The two coalition parties of the present Austrian government are joined in their wishful thinking by the three groups in opposition: The Greens, the right-wing Freedom Party (FPÖ) and its spin off, the Bündnis Zukunft Österreich (BZÖ), Jörg Haiders creation and political prey. Against all odds, the young BZÖ still dreams of a bright future. But once severed from the main torso, the life expectancy of any separate political body-part is traditionally very short in Austria.
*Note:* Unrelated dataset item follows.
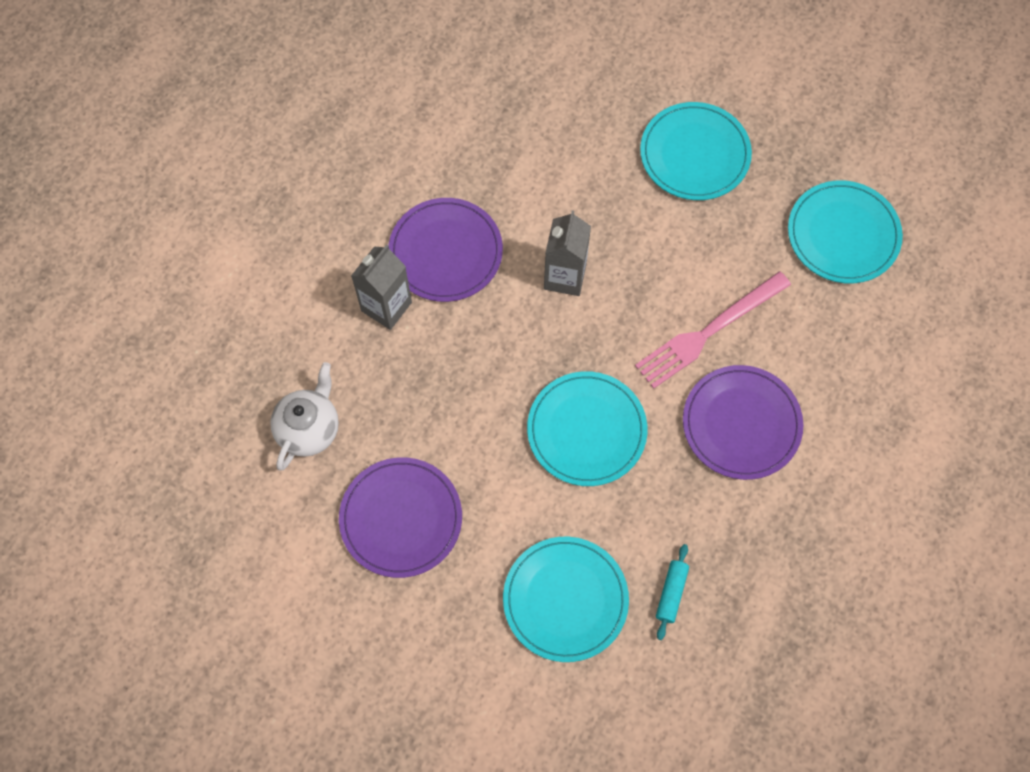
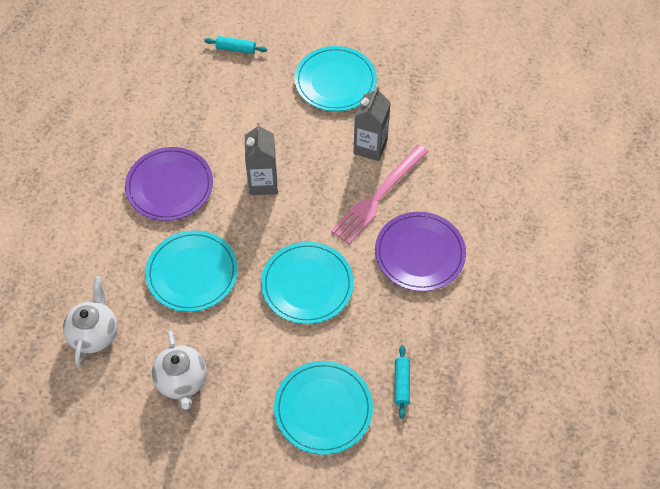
camera: 15 degrees left, 10 degrees down
purple plate [339,457,462,578] -> white teapot [152,331,207,410]
grey carton [351,244,412,330] -> grey carton moved to [353,86,391,161]
turquoise plate [788,180,903,283] -> turquoise plate moved to [145,230,238,312]
none -> turquoise rolling pin [204,36,267,54]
On the other hand, the FPÖ could, until recently, rightfully hope to attract enough Social Democratic voters severely disappointed by the choices their party had made, the broken promises and political sacrifices, to achieve a majority government by the grace of the ÖVP. However, that hope was largely shattered by the recent internal catfight over who is or was more susceptible to right-wing extremism – Heinz Christian Strache or Ewald Stadler.
Not even the Greens resounding victory over previous elections justifies daydreaming of still joining the government. They slept through the brief window of opportunity in early November to support a social democratic minority government ready to return to the polls again this spring for a centre left government of SPÖ and Greens. When their leader Alexander van der Bellen woke up, the window had already been closed, and the Grand Coalition of SPÖ and ÖVP was well under way with the blessing of President Heinz Fischer. Fischer himself had his own agenda: to demonstrate his influence by first urging, then moderating and finally enforcing the political cooperation of the two major parties.
All this leaves the Austrians in a state of dreamy disbelief: For whatever reasons, their decision in October 2006 was a clear signal that they wanted a break from the highhanded practice of the government of the last six years, a change from an ÖVP forced to come so far down from the high moral ground Wolfgang Schüssel had established for his party. If voters had wanted otherwise, the losses would have been less substantial.
What the Austrians are getting now – no matter for how long – is a government with a wishy-washy program that has neither a social democratic nor a conservative signature, neither a vision nor an existential project such that only these two parties could implement. This government offers neither a firm commitment nor a strong political will to reform the two main areas in Austria that need the most radical changes: the abolition of the excessive and much too costly federalism, totally outdated for a member state of the EU, and reform of the electoral laws, totally obsolete in times when quick and flexible decisions are needed.
The comforting thought, however, is this: The consequences of political decisions in Austria of today are nearly irrelevant in this EU era, and certainly never a matter of life or death, as in earlier times. And anyway, modern day Austrians like their sleepy world. The new government can be expected to guarantee this – at least for a while.